Closed GoogleCodeExporter closed 9 years ago
Lukasz, could you please look at this. It could be simple to fix, by adding
extensions in netinfo.py and adding a few functions to urlparser.py (is_flash)
etc.
To reporter: Which are the flash extensions ? Isn't it only .swf ?
What about .mxml, .as, .abc etc ?
I normally do this research myself, but believe me, I am asking due to lack of
time
doing all this myself! :)
Thanks!
Original comment by abpil...@gmail.com
on 6 Oct 2008 at 11:29
- .fla is a source file for Adobes own Flash IDE
- .mxml is Flash source code which can be compiled to Flex apps (see
http://en.wikipedia.org/wiki/MXML )
- .as is ActionScript source code (see
http://en.wikipedia.org/wiki/ActionScript)
- .abc is ActionScript byte code
Original comment by fuk...@gmail.com
on 6 Oct 2008 at 11:39
Thanks for the quick response :)
Original comment by abpil...@gmail.com
on 6 Oct 2008 at 11:44
I'll take a look at it.
We could probably add is_flash and is_script, if later is not there yet.

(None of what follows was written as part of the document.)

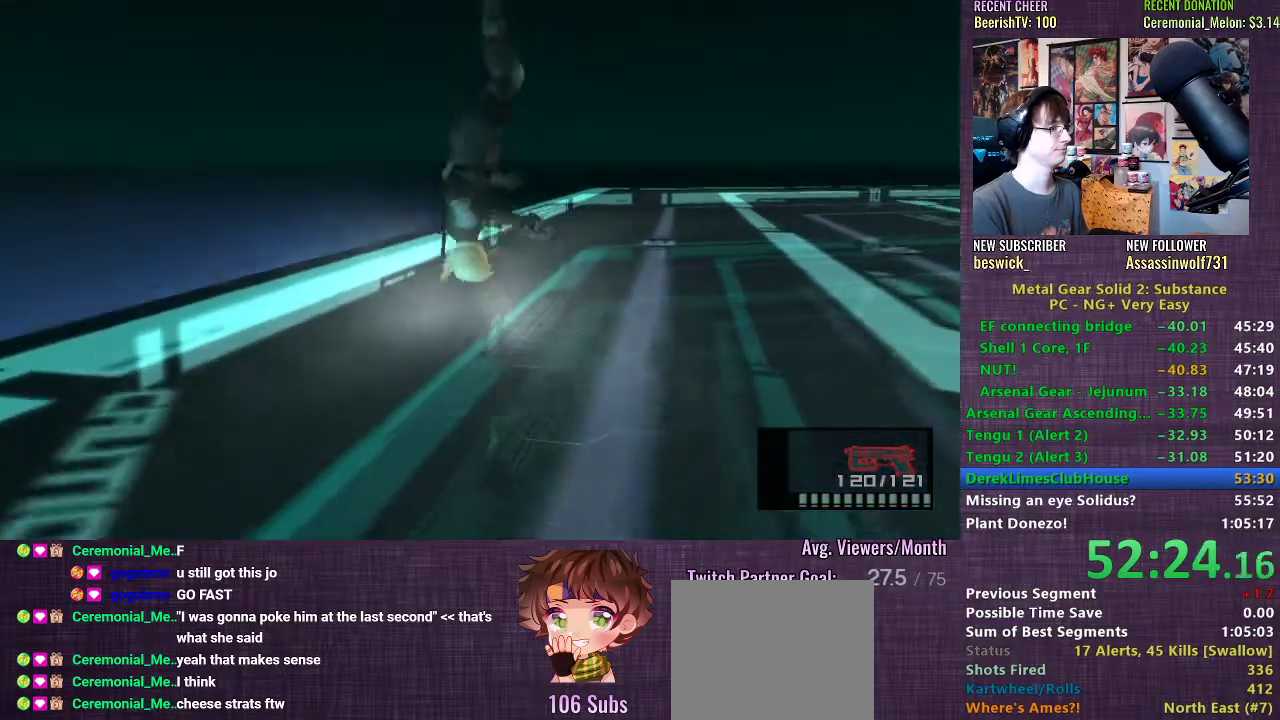
{"buttons": ["SQUARE", "L1"], "left_stick": "up-right", "right_stick": "center", "events": []}
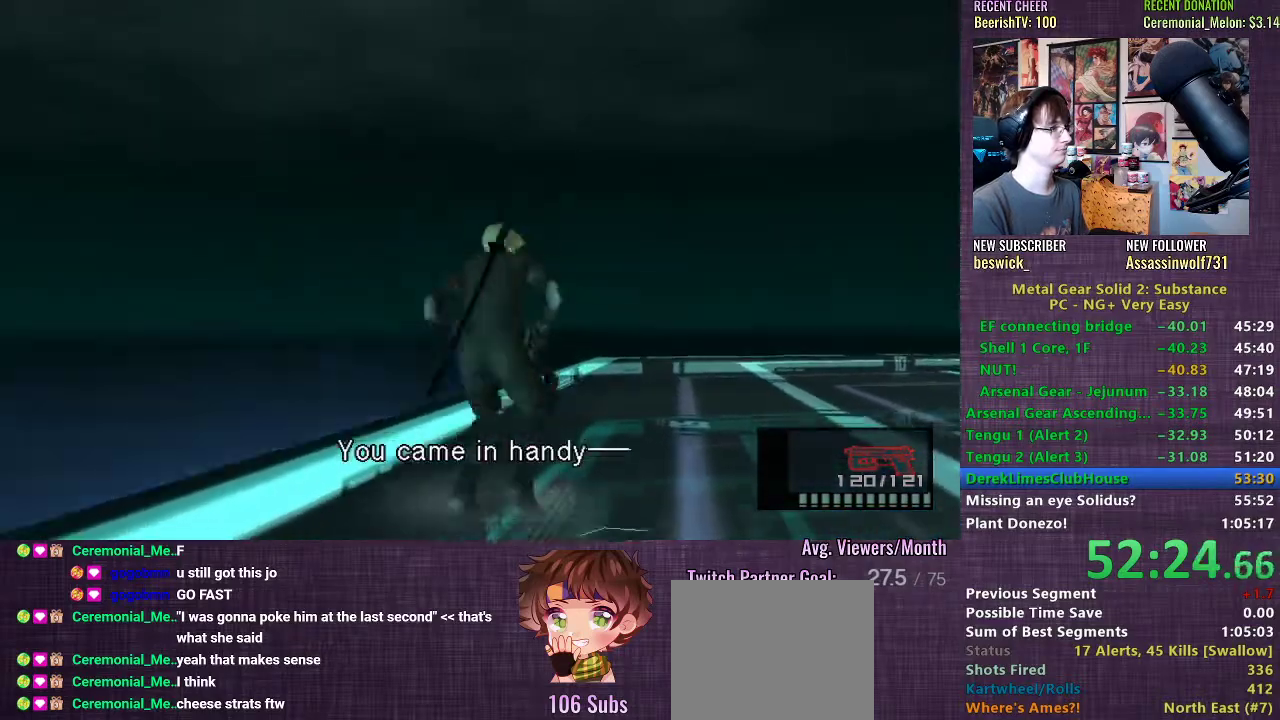
{"buttons": ["SQUARE", "L1"], "left_stick": "up-right", "right_stick": "center", "events": [[150, "CROSS", "down"], [300, "CROSS", "up"]]}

Do we have a sample config.xml that we could use to test if these things get
downloaded?
Thanks,
Lucas
Original comment by szybal...@gmail.com
on 7 Oct 2008 at 2:58
Is there any parsing that needs to be done on these files for urls? What
content do
we expect the crawler to get out of it?
If we don't need to parse it and you just want to download it I would propose
to add
them to document_extns.
http://code.google.com/p/harvestman-crawler/source/browse/trunk/HarvestMan/harve
stman/lib/common/netinfo.py#65
If we don't want to download it as part of documents, then we could create
option for
script_extns ?
Let me know.
Lucas
.fla is a source file for Adobes own Flash IDE
.mxml is Flash source code which can be compiled to Flex apps (see
http://en.wikipedia.org/wiki/MXML )
.as is ActionScript source code (see http://en.wikipedia.org/wiki/ActionScript)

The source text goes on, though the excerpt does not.